## [What you will do]
Could you echo, word for word, the rows in the part that opens with the line containing "Q: How many long" and closes with the line containing "Q: What is the", including both of those lines but leaving out any pictures?

## [Raw records]
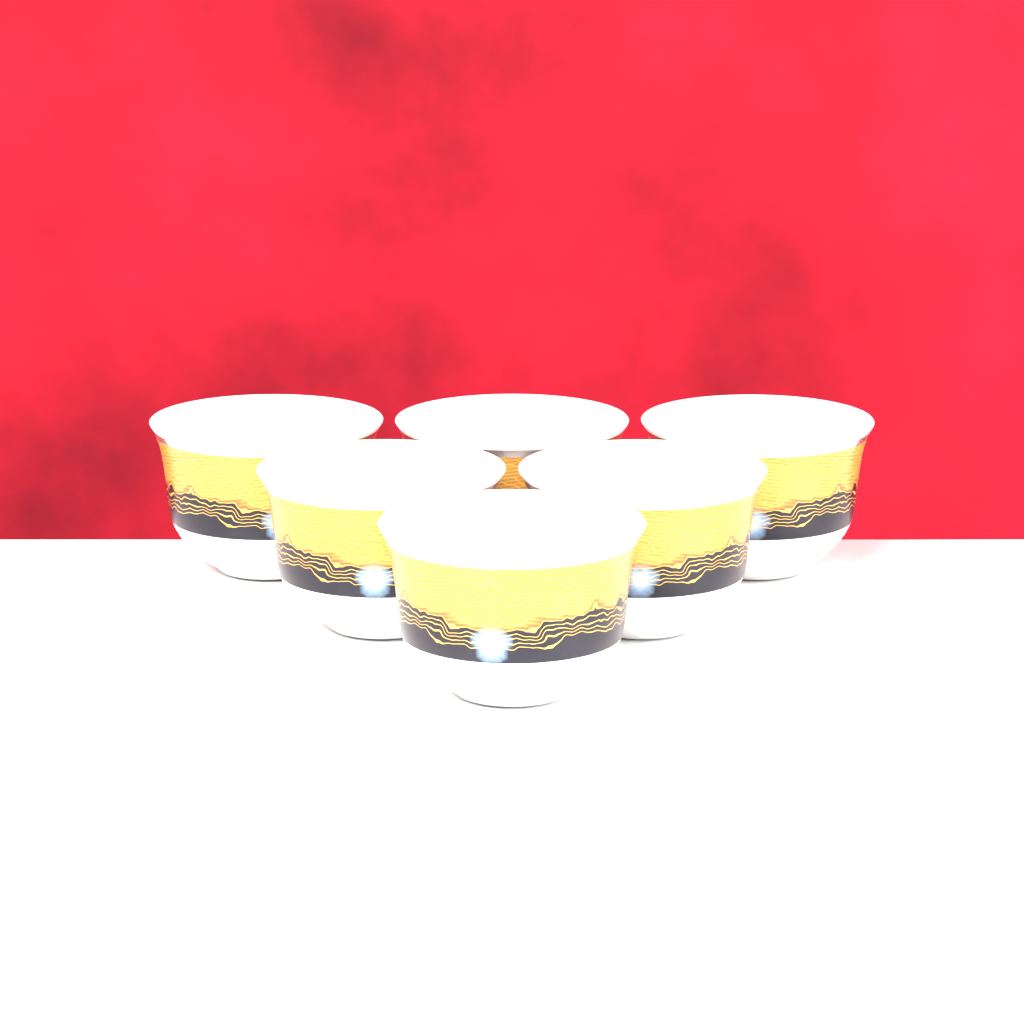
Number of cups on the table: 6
--
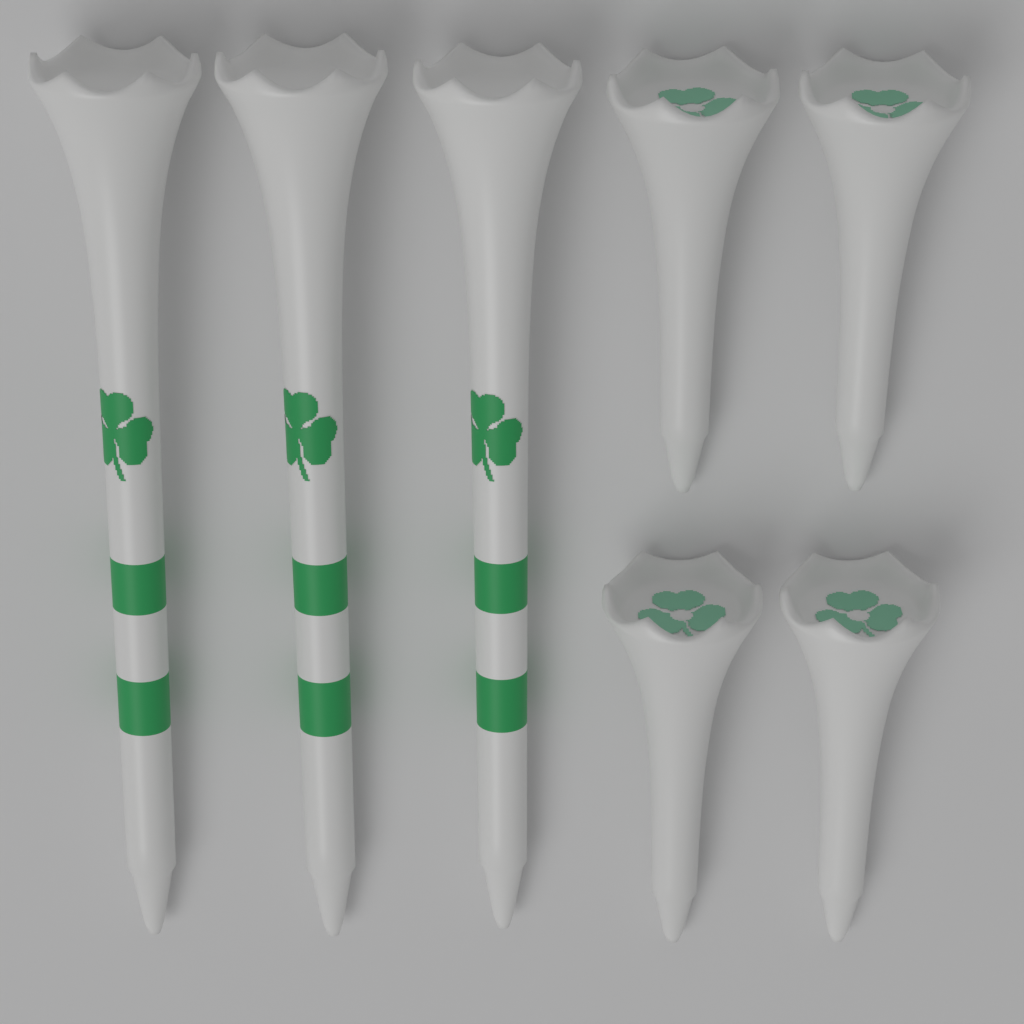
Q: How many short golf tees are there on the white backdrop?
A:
---
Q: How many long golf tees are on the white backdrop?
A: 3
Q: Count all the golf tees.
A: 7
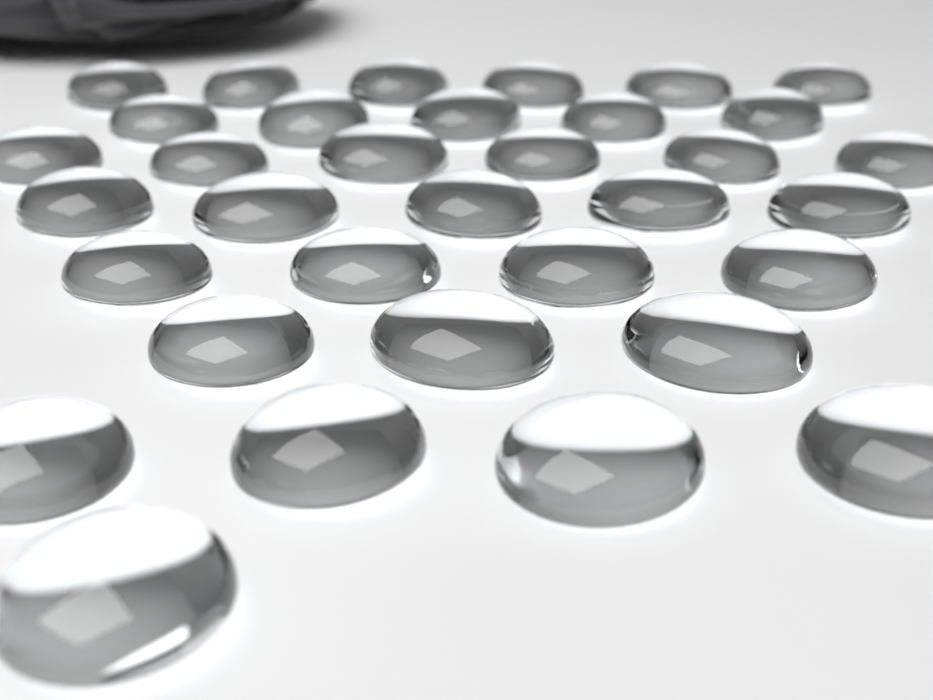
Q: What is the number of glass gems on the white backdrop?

## [Complete response]
Q: How many long golf tees are on the white backdrop?
A: 3
Q: Count all the golf tees.
A: 7
Q: What is the number of glass gems on the white backdrop?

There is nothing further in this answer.